Saudi Arabia, the UAE and Qatar have already signed agreements, with Bahrain, Oman, Kuwait and Jordan next in line. But the details of the deals remain undisclosed.

Tetiana Suchkova-Ladik

By Tetiana Suchkova-Ladik

March 30, 2026 · 1 min read

Seven Persian Gulf states want Ukraine's air defenses. What will Kyiv get in return?
Дрон (Фото: EPA/SERGEY KOZLOV)

An engineer from Kharkiv who survived dozens of missile strikes hardly imagined that his experience would one day become a commodity on the Persian Gulf market.
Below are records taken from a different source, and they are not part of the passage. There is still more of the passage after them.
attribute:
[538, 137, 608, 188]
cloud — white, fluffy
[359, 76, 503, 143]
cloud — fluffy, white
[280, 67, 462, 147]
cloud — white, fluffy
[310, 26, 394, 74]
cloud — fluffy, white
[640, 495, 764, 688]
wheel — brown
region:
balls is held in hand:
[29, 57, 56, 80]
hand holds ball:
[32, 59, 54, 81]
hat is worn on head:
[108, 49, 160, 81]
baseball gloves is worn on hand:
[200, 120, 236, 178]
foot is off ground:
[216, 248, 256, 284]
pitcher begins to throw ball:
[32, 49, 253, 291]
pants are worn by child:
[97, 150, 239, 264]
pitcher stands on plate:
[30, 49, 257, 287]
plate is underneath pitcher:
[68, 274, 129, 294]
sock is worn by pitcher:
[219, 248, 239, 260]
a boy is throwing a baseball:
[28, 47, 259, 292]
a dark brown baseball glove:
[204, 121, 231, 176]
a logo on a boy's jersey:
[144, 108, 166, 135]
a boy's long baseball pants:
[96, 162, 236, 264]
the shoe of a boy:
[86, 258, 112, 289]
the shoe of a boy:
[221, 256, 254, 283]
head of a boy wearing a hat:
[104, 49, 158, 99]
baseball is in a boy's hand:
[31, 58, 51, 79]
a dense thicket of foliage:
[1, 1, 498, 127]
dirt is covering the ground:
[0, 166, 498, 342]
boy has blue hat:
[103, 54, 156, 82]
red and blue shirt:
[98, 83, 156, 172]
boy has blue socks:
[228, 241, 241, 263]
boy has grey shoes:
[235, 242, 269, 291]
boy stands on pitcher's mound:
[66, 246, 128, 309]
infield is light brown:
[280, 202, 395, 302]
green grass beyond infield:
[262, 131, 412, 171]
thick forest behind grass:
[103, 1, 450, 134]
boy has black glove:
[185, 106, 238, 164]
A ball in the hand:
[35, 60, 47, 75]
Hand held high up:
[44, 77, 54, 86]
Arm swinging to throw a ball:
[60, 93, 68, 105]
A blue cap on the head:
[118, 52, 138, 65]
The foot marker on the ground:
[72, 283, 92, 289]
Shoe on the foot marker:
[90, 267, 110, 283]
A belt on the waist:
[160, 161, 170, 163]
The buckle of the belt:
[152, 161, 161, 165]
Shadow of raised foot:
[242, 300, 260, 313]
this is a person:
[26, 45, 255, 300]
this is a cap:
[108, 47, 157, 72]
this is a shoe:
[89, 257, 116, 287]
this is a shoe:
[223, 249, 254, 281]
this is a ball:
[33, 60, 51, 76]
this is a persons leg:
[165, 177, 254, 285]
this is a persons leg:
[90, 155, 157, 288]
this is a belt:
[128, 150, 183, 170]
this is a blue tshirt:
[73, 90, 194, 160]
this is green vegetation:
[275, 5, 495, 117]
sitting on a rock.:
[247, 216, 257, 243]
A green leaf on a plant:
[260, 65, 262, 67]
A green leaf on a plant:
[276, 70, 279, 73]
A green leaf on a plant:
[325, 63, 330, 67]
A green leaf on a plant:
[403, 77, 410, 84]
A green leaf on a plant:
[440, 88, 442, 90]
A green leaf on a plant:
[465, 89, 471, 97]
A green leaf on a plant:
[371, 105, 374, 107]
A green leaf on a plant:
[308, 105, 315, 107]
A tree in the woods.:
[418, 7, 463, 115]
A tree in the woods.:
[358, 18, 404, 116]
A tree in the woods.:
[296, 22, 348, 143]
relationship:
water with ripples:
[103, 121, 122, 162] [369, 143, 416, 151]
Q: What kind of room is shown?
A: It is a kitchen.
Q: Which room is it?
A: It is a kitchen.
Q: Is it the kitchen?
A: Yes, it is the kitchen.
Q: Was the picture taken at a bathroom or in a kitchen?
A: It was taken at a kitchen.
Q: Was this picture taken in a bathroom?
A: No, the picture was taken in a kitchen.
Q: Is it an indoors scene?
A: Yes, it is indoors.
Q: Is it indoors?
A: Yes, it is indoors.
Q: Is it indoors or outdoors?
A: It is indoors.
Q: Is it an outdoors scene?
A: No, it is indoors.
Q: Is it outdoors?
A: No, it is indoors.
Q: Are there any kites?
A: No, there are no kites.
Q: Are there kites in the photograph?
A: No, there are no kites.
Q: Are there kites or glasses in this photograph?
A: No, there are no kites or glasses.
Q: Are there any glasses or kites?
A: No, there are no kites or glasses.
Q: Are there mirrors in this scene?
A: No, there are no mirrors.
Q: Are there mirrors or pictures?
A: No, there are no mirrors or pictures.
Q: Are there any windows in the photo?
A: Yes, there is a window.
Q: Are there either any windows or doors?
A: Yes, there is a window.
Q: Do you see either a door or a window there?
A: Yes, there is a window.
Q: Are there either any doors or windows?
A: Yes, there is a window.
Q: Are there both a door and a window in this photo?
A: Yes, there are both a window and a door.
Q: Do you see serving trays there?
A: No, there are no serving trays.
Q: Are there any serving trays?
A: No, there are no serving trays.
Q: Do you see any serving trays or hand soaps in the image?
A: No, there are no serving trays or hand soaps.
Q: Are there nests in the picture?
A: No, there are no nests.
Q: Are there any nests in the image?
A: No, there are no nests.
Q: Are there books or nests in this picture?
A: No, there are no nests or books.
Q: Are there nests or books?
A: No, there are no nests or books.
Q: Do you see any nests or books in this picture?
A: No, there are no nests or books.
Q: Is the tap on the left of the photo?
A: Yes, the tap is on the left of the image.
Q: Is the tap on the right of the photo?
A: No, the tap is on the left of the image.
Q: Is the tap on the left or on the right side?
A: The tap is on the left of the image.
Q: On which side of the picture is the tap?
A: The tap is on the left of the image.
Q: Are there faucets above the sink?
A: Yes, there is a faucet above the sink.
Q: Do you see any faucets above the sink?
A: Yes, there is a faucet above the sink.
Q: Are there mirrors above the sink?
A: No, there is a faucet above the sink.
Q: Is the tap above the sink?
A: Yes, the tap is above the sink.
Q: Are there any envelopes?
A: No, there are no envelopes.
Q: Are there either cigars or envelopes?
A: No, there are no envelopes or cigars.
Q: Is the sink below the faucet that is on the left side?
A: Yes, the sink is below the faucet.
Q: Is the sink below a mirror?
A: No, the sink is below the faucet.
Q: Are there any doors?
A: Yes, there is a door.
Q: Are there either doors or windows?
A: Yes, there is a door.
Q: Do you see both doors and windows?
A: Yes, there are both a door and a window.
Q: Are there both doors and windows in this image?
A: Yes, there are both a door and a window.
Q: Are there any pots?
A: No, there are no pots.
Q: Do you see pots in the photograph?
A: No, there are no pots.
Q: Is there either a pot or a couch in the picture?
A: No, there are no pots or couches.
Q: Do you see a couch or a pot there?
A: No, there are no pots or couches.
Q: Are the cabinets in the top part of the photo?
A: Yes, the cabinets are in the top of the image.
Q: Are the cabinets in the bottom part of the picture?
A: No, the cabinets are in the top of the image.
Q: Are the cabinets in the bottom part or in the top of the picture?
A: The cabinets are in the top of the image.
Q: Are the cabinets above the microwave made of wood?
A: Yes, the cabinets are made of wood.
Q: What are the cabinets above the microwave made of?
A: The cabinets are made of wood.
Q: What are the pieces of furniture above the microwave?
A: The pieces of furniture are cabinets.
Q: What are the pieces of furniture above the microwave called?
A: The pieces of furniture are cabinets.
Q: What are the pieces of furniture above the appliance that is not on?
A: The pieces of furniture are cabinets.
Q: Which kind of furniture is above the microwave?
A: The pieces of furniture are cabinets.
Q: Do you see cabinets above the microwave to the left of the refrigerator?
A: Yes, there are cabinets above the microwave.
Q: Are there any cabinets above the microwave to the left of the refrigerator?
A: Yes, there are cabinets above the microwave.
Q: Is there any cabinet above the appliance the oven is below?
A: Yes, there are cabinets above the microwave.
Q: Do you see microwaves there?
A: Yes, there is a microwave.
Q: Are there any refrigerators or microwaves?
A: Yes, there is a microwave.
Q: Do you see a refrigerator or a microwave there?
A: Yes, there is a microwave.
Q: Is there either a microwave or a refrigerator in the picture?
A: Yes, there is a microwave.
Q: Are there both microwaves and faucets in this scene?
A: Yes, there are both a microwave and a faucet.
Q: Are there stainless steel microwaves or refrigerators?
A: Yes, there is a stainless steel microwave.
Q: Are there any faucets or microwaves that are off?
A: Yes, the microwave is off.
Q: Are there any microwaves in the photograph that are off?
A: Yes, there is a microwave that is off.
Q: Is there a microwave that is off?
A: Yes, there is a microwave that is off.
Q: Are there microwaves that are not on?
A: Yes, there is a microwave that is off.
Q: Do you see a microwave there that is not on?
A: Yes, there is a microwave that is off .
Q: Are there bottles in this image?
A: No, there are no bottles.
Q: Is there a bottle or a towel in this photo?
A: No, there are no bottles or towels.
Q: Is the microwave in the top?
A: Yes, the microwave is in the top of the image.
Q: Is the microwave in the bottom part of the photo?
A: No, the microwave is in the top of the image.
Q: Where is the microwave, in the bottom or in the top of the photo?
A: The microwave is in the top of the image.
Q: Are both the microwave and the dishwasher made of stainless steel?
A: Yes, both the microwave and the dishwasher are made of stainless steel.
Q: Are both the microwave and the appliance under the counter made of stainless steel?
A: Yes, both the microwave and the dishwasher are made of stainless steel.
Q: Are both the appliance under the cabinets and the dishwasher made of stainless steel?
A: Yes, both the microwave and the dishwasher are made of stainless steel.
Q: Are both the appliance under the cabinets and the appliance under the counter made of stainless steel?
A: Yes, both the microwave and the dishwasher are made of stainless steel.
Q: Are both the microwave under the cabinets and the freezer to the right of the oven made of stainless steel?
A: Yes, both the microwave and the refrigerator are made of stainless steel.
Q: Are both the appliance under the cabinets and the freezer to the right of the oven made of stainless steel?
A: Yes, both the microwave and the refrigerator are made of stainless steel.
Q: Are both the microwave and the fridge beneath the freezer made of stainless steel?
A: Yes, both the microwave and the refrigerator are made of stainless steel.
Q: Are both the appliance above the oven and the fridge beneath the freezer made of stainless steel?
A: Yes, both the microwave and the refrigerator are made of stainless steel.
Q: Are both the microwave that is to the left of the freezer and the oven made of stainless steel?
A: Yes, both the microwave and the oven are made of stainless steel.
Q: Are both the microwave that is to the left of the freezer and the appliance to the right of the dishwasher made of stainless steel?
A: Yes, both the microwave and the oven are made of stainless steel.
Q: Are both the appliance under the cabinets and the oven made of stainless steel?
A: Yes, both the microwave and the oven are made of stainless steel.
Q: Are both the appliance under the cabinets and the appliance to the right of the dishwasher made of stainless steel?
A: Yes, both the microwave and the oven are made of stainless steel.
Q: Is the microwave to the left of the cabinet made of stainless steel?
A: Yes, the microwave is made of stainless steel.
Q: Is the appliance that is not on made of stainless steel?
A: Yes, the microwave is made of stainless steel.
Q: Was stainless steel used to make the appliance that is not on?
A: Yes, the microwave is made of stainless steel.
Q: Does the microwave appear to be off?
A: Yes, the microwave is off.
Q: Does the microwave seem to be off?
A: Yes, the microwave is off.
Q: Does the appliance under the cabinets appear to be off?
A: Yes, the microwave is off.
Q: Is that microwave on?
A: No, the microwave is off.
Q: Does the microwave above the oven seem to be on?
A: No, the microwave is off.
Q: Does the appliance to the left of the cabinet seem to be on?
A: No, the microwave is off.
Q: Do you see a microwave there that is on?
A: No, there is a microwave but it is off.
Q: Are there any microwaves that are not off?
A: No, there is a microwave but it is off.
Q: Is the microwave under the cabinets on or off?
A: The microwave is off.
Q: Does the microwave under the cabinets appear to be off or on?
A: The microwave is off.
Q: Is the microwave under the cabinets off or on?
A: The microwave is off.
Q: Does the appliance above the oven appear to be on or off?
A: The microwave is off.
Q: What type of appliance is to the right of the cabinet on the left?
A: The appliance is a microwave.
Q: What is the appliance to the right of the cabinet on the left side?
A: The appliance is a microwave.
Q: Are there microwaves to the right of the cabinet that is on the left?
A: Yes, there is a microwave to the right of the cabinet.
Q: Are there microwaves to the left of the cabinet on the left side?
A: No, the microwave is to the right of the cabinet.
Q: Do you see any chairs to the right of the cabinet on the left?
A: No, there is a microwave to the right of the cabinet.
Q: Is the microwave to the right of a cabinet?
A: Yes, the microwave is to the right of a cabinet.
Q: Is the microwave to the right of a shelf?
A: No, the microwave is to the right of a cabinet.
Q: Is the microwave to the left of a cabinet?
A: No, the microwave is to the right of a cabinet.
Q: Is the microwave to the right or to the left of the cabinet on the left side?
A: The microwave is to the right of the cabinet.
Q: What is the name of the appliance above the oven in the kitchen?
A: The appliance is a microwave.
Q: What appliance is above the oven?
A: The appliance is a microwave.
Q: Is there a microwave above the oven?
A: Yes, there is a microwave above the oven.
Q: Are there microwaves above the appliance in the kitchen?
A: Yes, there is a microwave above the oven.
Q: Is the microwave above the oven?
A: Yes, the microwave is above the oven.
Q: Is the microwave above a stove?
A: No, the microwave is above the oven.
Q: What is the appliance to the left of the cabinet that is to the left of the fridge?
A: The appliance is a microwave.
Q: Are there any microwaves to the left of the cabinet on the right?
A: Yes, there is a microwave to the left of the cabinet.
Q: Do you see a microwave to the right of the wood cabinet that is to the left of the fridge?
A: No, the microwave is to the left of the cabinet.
But it is precisely that experience—the combat use of air-defense systems under real conditions of massed attacks—that is now of interest to at least seven countries in the region.

On March 30, President Zelensky announced "historic agreements" with Saudi Arabia, the UAE and Qatar regarding Ukrainian defense systems. At the same time, he said, negotiations are underway with Jordan and Kuwait, and Bahrain and Oman have sent requests for cooperation.

This is not about supplying ready-made weapons—Ukraine needs those itself. It is about exporting technologies, software and, more importantly, live experience: how to build a layered defense, how to integrate different types of systems, how to train crews to act under pressure.

In return, Kyiv is counting on concrete things: strengthening its own air-defense shield, joint production of defense components and deliveries of diesel fuel—fuel for generators and equipment remains a critical import.

The Gulf states have their own logic. After the Houthi attacks on Saudi Arabia's oil infrastructure in 2019 and the ongoing threat from Iran, the demand for effective air defense there is entirely real. American systems are expensive and tied to Washington's political conditions. Ukrainian ones—tested in the harshest conditions and, it appears, more accessible in negotiation terms.

The problem is that no details of the agreements have been made public. Zelensky called them "historic," but without disclosure of volumes, timelines and implementation mechanisms this remains a declaration of intent. Defense diplomacy is rarely transparent—but it is precisely the lack of specifics that prevents an assessment of whether the exchange is balanced.

The question that will determine the real value of these agreements is whether Ukraine will receive air-defense components or production capacity by next winter—or whether the agreements will remain at the level of memoranda?